## THINGS TO DO
1: In the article on wet markets, which university are the researchers from?
2: Resume the article on wet markets from the point where it stops.

## DOCUMENT SEGMENT
______________________________

Markets selling live wild animals pose the greatest risk to human health and biodiversity, say researchers while arguing against the blanket ban on "wet markets" around the world.

New York: Markets selling live wild animals pose the greatest risk to human health and biodiversity, say researchers while arguing against the blanket ban on "wet markets" around the world.

After finding a link between Covid-19 and a seafood market in China's Wuhan, many governments around the world have pushed for the closing of so-called "wet markets". While the origins of the virus are still unknown, a widespread shuttering of all wet markets could have the unintended consequences of disrupting critical food supply chains, stimulating an unregulated black market for animal products, and stoking xenophobia and anti-Asian sentiment, said researchers from Princeton University in New Jersey, US.

The paper, published in the journal The Lancet Planetary Health, found that the markets that sell live animals carry the greatest risks to human health and biodiversity, especially if they are selling live wild animals -- which are connected to emerging infectious diseases.

These are the markets that policymakers should target as they attempt to mitigate future infectious disease outbreaks, the researchers said. Targeting these markets would also prevent disruptions to local food supply chains while reducing human health and biodiversity dangers.

On the other hand, a majority of the informal markets, which specialise in fresh meat, seafood, and other perishable items in open-air settings, pose little risk to human health or biodiversity.

"In the wake of the Covid-19 pandemic, many nations temporarily shut down their wet markets, but that's not going to last -- eventually some will be opened up while others will be more closely regulated or closed altogether," said David S. Wilcove from the Princeton's Center for Policy Research on Energy and the Environment.

______________________________

## Saved entries

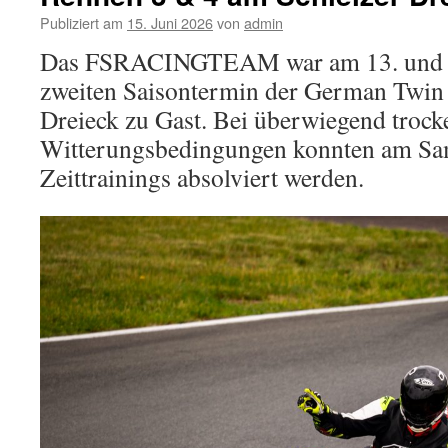
Publiziert am
15. Juni 2026
von
admin
Das FSRACINGTEAM war am 13. und 
zweiten Saisontermin der German Twin
Dreieck zu Gast. Bei überwiegend trock
Witterungsbedingungen konnten am Sam
Zeittrainings absolviert werden.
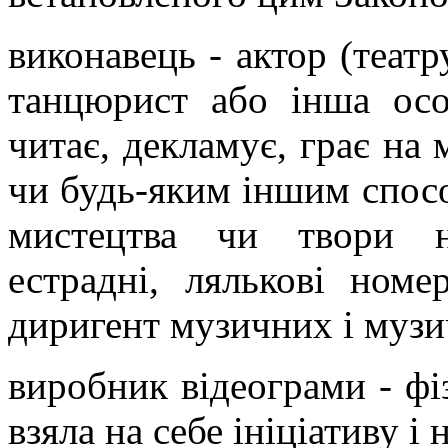
виконавець - актор (театру
танцюрист або інша особ
читає, декламує, грає на
чи будь-яким іншим спосо
мистецтва чи твори на
естрадні, лялькові ном
диригент музичних і музи
виробник відеограми - фі
взяла на себе ініціативу і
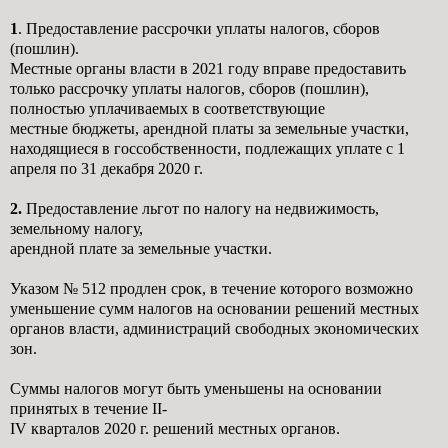
1
. Предоставление рассрочки уплаты налогов, сборов
(пошлин).
Местные органы власти в 2021 году вправе предоставить
только рассрочку уплаты
налогов, сборов (пошлин),
полностью уплачиваемых в соответствующие
местные
бюджеты, арендной платы за земельные участки,
находящиеся в госсобственности,
подлежащих уплате с 1
апреля по 31 декабря 2020 г.
2.
Предоставление льгот по налогу на недвижимость,
земельному налогу,
арендной плате за земельные участки.
Указом № 512 продлен срок, в течение которого возможно
уменьшение сумм налогов
на основании решений местных
органов власти, администраций свободных
экономических
зон.
Суммы налогов могут быть уменьшены на основании
принятых в течение II-
IV кварталов 2020 г. решений местных органов.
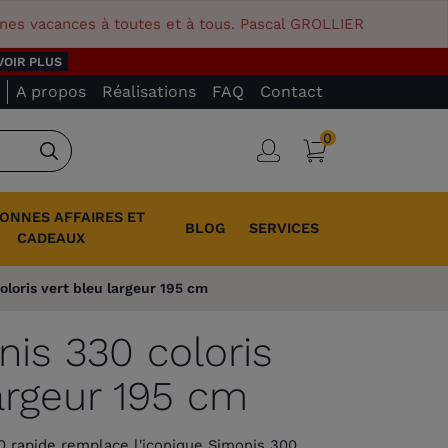
nnes vacances à toutes et à tous. Pascal GROLLIER
VOIR PLUS
A propos
Réalisations
FAQ
Contact
0
Panier
Connexion
Rechercher
BONNES AFFAIRES ET
BLOG
SERVICES
CADEAUX
oloris vert bleu largeur 195 cm
nis 330 coloris
largeur 195 cm
 rapide remplace l'iconique Simonis 300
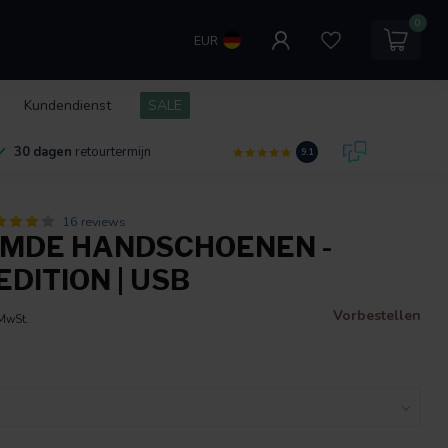
0
EUR
Kundendienst
SALE
30 dagen
retourtermijn
9.1
16 reviews
MDE HANDSCHOENEN -
EDITION | USB
Vorbestellen
 MwSt.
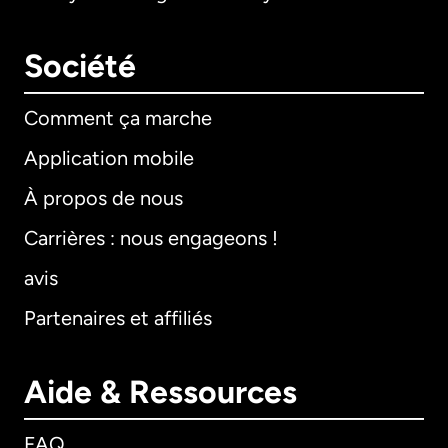
Société
Comment ça marche
Application mobile
À propos de nous
Carrières : nous engageons !
avis
Partenaires et affiliés
Aide & Ressources
FAQ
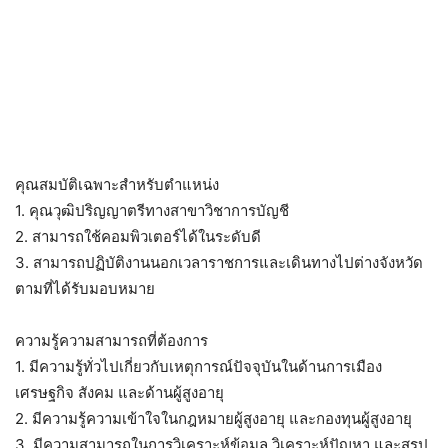
คุณสมบัติเฉพาะสำหรับตำแหน่ง
1. คุณวุฒิปริญญาตรีทางสาขาวิชาการบัญชี
2. สามารถใช้คอมพิวเตอร์ได้ในระดับดี
3. สามารถปฏิบัติงานนอกเวลาราชการและเดินทางไปต่างจังหวัด
ตามที่ได้รับมอบหมาย
ความรู้ความสามารถที่ต้องการ
1. มีความรู้ทั่วไปเกี่ยวกับเหตุการณ์ปัจจุบันในด้านการเมือง
เศรษฐกิจ สังคม และด้านผู้สูงอายุ
2. มีความรู้ความเข้าใจในกฎหมายผู้สูงอายุ และกองทุนผู้สูงอายุ
3. มีความสามารถในการวิเคราะห์ข้อมูล วิเคราะห์ปัญหา และสรุป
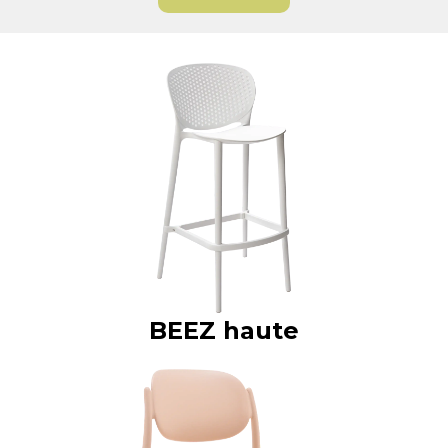
BEEZ haute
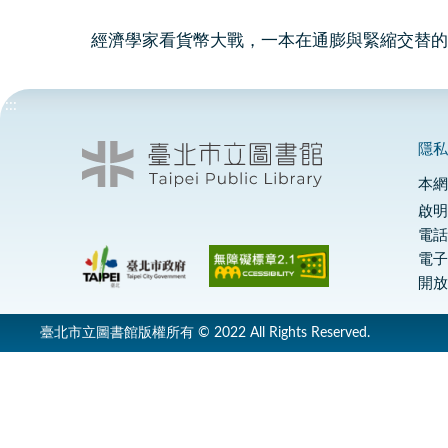
經濟學家看貨幣大戰，一本在通膨與緊縮交替的
:::
隱
本
啟明
電話
電
開放
臺北市立圖書館版權所有 © 2022 All Rights Reserved.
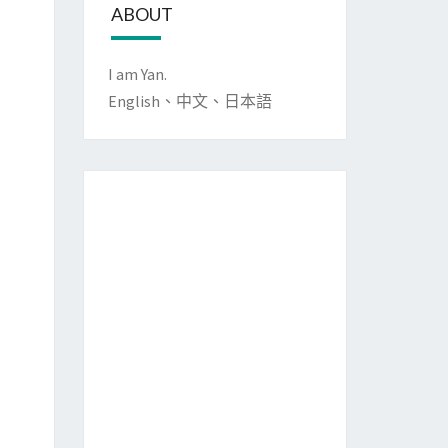
ABOUT
I am Yan.
English、中文、日本語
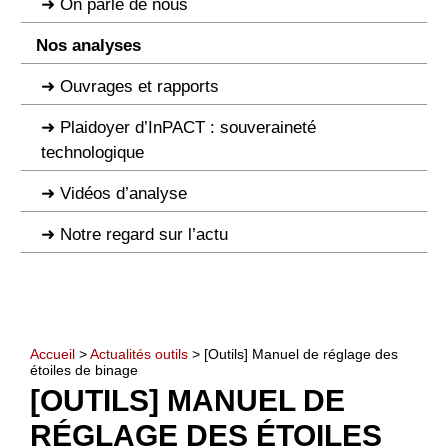
On parle de nous
Nos analyses
Ouvrages et rapports
Plaidoyer d’InPACT : souveraineté
technologique
Vidéos d’analyse
Notre regard sur l’actu
Accueil
>
Actualités outils
> [Outils] Manuel de réglage des
étoiles de binage
[OUTILS] MANUEL DE
RÉGLAGE DES ÉTOILES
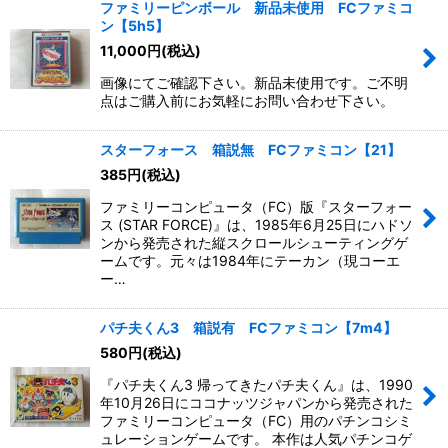
ファミリーピンボール 新品未使用 FCファミコ
ン【5h5】
11,000
円
(税込)
画像にてご確認下さい。新品未使用です。ご不明
点はご購入前にお気軽にお問い合わせ下さい。
スターフォース 箱説無 FCファミコン【21】
385
円
(税込)
ファミリーコンピュータ（FC）版『スターフォー
ス (STAR FORCE)』は、1985年6月25日にハドソ
ンから発売された縦スクロールシューティングゲ
ームです。元々は1984年にテーカン（現コーエ
ー…
パチ夫くん3 箱説有 FCファミコン【7m4】
580
円
(税込)
『パチ夫くん3 帰ってきたパチ夫くん』は、1990
年10月26日にココナッツジャパンから発売された
ファミリーコンピュータ（FC）用のパチンコシミ
ュレーションゲームです。 本作は人気パチンコゲ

______________________________

## ANSWERS TO THIS EXERCISE
1: Princeton University in New Jersey, US.

2:
"Our work presents a way to tell which ones are worth focusing on for tighter regulation or closure," he added.

Further, the researchers also emphasised that these markets alone are not solely responsible for global pandemics. Instead, they represent one node of zoonotic transmission potential along the global wildlife trade supply chain.

In April, the World Health Organisation (WHO) had called for a halt to the sale of live wild mammals in food markets to prevent the emergence of new diseases such as Covid-19.

"WHO, the OIE (World Organisation for Animal Health) and the UNEP (United Nations Environment Programme) call on all national competent authorities to suspend the trade in live caught wild animals of mammalian species for food or breeding and close sections of food markets selling live caught wild animals of mammalian species as an emergency measure unless demonstrable effective regulations and adequate risk assessment are in place," a statement said.

The agencies said there was a strong association between sale of live wild animals in markets and the emergence of new viruses in humans.